Jarek Peterson (’20) reflects on his summer internship with Clifford Chance in Frankfurt, Germany.
During my 1L summer, I had the extraordinary opportunity to work as a Capital Markets Praktikant (intern) with Clifford Chance Deutschland LLP in Frankfurt am Main, Germany. This summer internship helped me build the necessary skills and expertise I will need to accomplish my goal of working in transactional law after graduation. After returning to the United States, I accepted an employment offer to work as a 2019 summer law clerk with the New York office of Clifford Chance US LLP.
Coming into law school, I knew I wanted to work as a transactional attorney. The only problem was that all of my prior work experience was in litigation—first with a small insurance defense firm, and then a state government agency. I needed to find a summer job that showed my interest in transactional work. Not only did this internship expose me to “big law,” it challenged me in more ways than expected. I had to learn through a crash course in cross-border debt and equity transactions how to complete my daily assignments. In eight short weeks, I was drafting risk factors for prospectuses, preparing publicity and research guidelines, compiling briefing packets in preparation for pitch meetings, editing business-description sections of offering documents, and working with local interns on translating German laws into English. I also had to adjust to living in a foreign country, navigate the German bureaucratic system, adapt to differences in food, daily routine, and necessities, and respond to the plethora of other challenges living as an Ausländer (foreigner). I quickly realized that my conversational German was not going to be enough. Thankfully, the people I met and interacted with on a daily basis were warm and welcoming and helped me improve my speaking proficiency and build my vocabulary.
Living and working in Germany also gave me the ability to explore. During my first weekend in Frankfurt, I spent two days simply walking the city and trying to orient myself to the location of my flat and office. I located the nearest grocery store, which I visited frequently, and got to know my neighborhood. I quickly started a list of all of the exciting things I wanted to do in my short time abroad. I spent my weekends exploring Germany, Switzerland, and France. I traveled to the German cities of Erfurt and Weimar to tour the Buchenwald concentration camp and visit the memorial.

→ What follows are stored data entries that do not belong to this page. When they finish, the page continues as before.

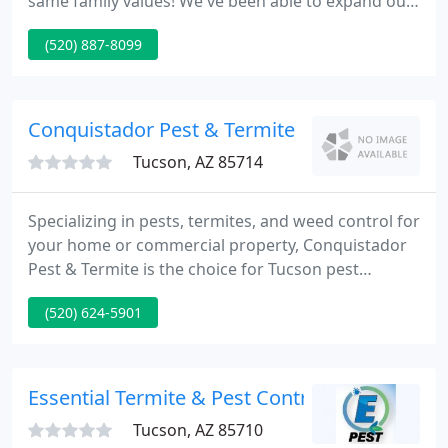
same family values! We've been able to expand our
services, add more local professionals and keep
(520) 887-8099
our prices even more affordable than ever! We
understand that the real value in the services we
provide to our Tucson customers every day can be
measured by the contentment of each person we
Conquistador Pest & Termite
serve.
Tucson, AZ 85714
Specializing in pests, termites, and weed control for
your home or commercial property, Conquistador
Pest & Termite is the choice for Tucson pest
control. We provide a warranty on all of our work,
(520) 624-5901
and our Conquer All program enables you to have
all of our services at one affordable price! Can you
walk barefoot in your own home? Termites are the
hidden invader. Do you have any protection and is it
Essential Termite & Pest Control
enough
Tucson, AZ 85710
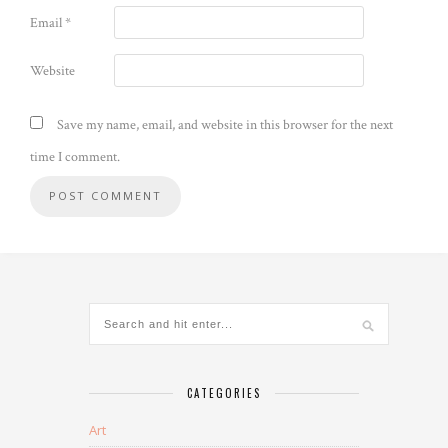
Email
*
Website
Save my name, email, and website in this browser for the next
time I comment.
CATEGORIES
Art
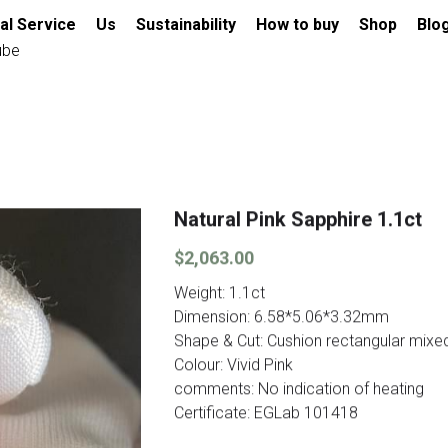
al Service
Us
Sustainability
How to buy
Shop
Blo
ube
Natural Pink Sapphire 1.1ct
$2,063.00
Weight: 1.1ct
Dimension: 6.58*5.06*3.32mm
Shape & Cut: Cushion rectangular mixe
Colour: Vivid Pink
comments: No indication of heating
Certificate: EGLab 101418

I explored the ruins of the Heidelberg castle, climbing to the top of a 22,000-liter wine barrel and visiting the old portion of the city. I took the train to Interlaken, Switzerland so I could jump from a 300-foot cliff and swing through a narrow gorge while the waters of the glacial river raged below my seat. I hiked through wooded paths of Der Eiger, a mountain in the Swiss Alps overlooking the city of Grindelwald. I visited the French city of Strasbourg where I climbed to the roof of the Cathédral Notre Dame de Strasbourg and sat at a riverside café eating local escargot and drinking local wine. I visited the Hessisches Staatstheater opera house in Wiesbaden for a modern performance of Mozart’s Don Giovanni. Finally, I enjoyed exploring many local street festivals and the river walk district in Frankfurt.

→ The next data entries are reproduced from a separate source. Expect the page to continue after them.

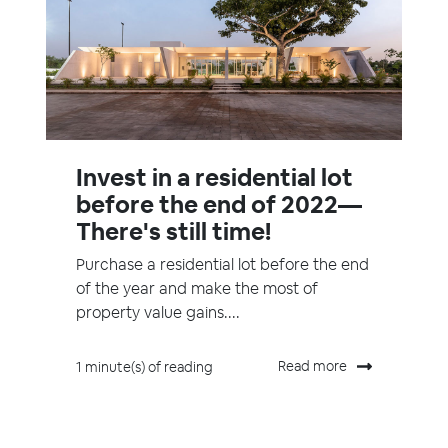
Invest in a residential lot
before the end of 2022—
There's still time!
Purchase a residential lot before the end
of the year and make the most of
property value gains....
Read more
1 minute(s) of reading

My journey through Europe did not materialize out of thin air. It came about thanks to a history of studying German language and culture, joining the right organizations, discussing my interests with as many people as possible, and—in all honesty—a little bit of luck. When I began my law school career, I kept hearing about the importance of joining student organizations and networking. Now, as a 2L, I cannot express the value of this advice. You never know whom you may be speaking with and what background they have, and a little conversation can go a long way. Because of my interest in transactional law, I decided to join the BU Law Business Law Society (BLS). All new members were asked to fill out informational forms that BLS used to match 1Ls with upper-class mentors. I wrote that I wanted to work in financial services and that I had dreams of living and working abroad at an international law firm. Thankfully, I was paired with an upper-class mentor who had spent her 1L summer working on the US Capital Markets Team at Clifford Chance. Thanks to our many discussions about her experiences and my interests, she felt comfortable putting me in contact with the supervising attorneys in Frankfurt. After submitting my application and a few back-and-forth emails, I was on the phone interviewing with the team. I still remember the feeling of excitement and shock when they offered me the job. Although my flight was months away, I was ecstatic to start this job.
Working with Clifford Chance helped steer me toward Capital Markets, and during the On-Campus Interview process, I focused on firms that specialized in financial services and other transactional practice areas. Although I ended up choosing to stay with Clifford Chance, the knowledge and experience I had from my summer work gave me the confidence to tackle interviews with other firms. Looking back, I am grateful that my mentor told me about the internship. In the end, the lesson I learned was the importance of talking with those people officially and unofficially assigned as mentors, and taking advantage of every opportunity presented, no matter how numerous the hurdles.
Although at the end of this summer I said “Auf Wiedersehen!” to Germany, I knew my journey was just beginning.